**Task objective**:
Retype, exactly and completely, the listing that comes next, skipping its images.

**Data excerpt**:
•••

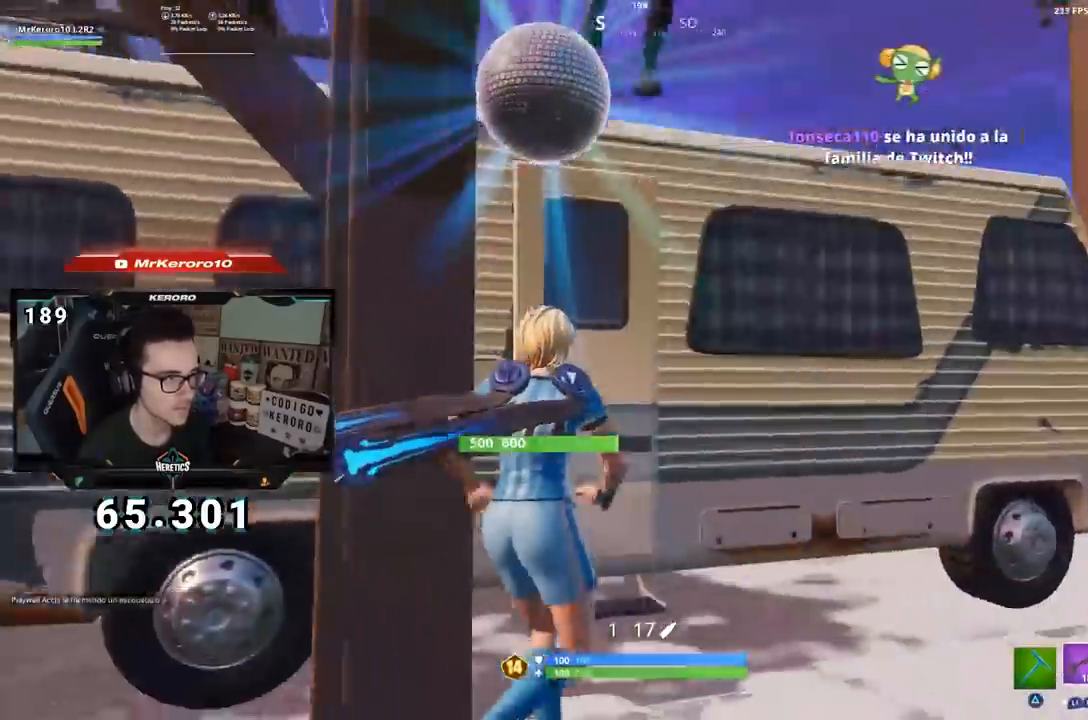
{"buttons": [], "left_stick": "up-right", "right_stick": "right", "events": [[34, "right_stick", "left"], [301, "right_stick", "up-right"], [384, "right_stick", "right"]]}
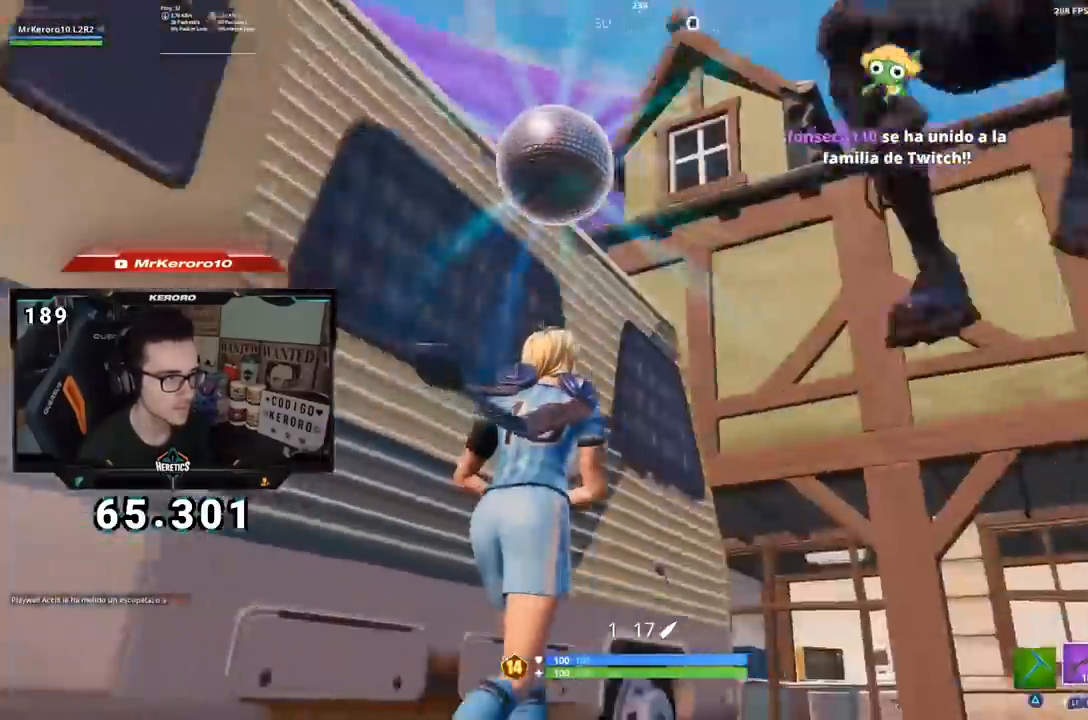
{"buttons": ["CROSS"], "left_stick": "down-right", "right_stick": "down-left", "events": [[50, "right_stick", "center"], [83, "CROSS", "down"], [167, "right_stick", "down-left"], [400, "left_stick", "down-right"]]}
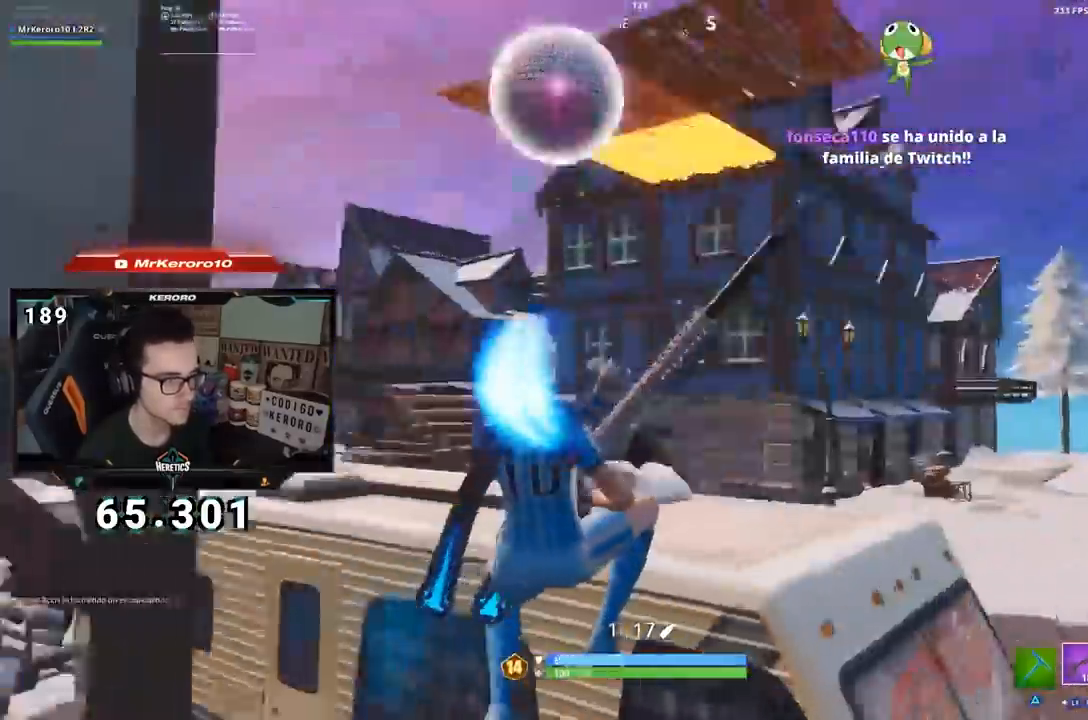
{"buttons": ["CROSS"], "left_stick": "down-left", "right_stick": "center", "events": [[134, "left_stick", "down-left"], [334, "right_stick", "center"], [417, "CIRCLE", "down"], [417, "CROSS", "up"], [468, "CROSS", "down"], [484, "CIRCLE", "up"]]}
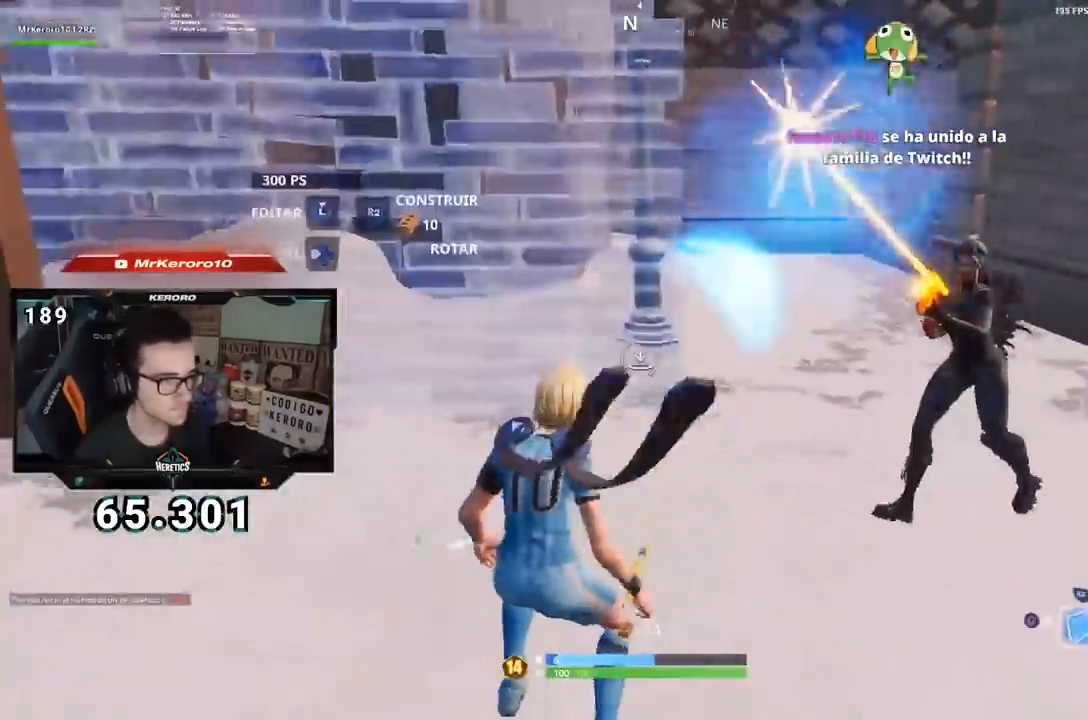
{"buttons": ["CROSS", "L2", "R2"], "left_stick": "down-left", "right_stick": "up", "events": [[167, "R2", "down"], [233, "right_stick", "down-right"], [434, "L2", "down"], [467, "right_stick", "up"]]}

•••

**Your solution**:
{"buttons": [], "left_stick": "up-right", "right_stick": "right", "events": [[34, "right_stick", "left"], [301, "right_stick", "up-right"], [384, "right_stick", "right"]]}
{"buttons": ["CROSS"], "left_stick": "down-right", "right_stick": "down-left", "events": [[50, "right_stick", "center"], [83, "CROSS", "down"], [167, "right_stick", "down-left"], [400, "left_stick", "down-right"]]}
{"buttons": ["CROSS"], "left_stick": "down-left", "right_stick": "center", "events": [[134, "left_stick", "down-left"], [334, "right_stick", "center"], [417, "CIRCLE", "down"], [417, "CROSS", "up"], [468, "CROSS", "down"], [484, "CIRCLE", "up"]]}
{"buttons": ["CROSS", "L2", "R2"], "left_stick": "down-left", "right_stick": "up", "events": [[167, "R2", "down"], [233, "right_stick", "down-right"], [434, "L2", "down"], [467, "right_stick", "up"]]}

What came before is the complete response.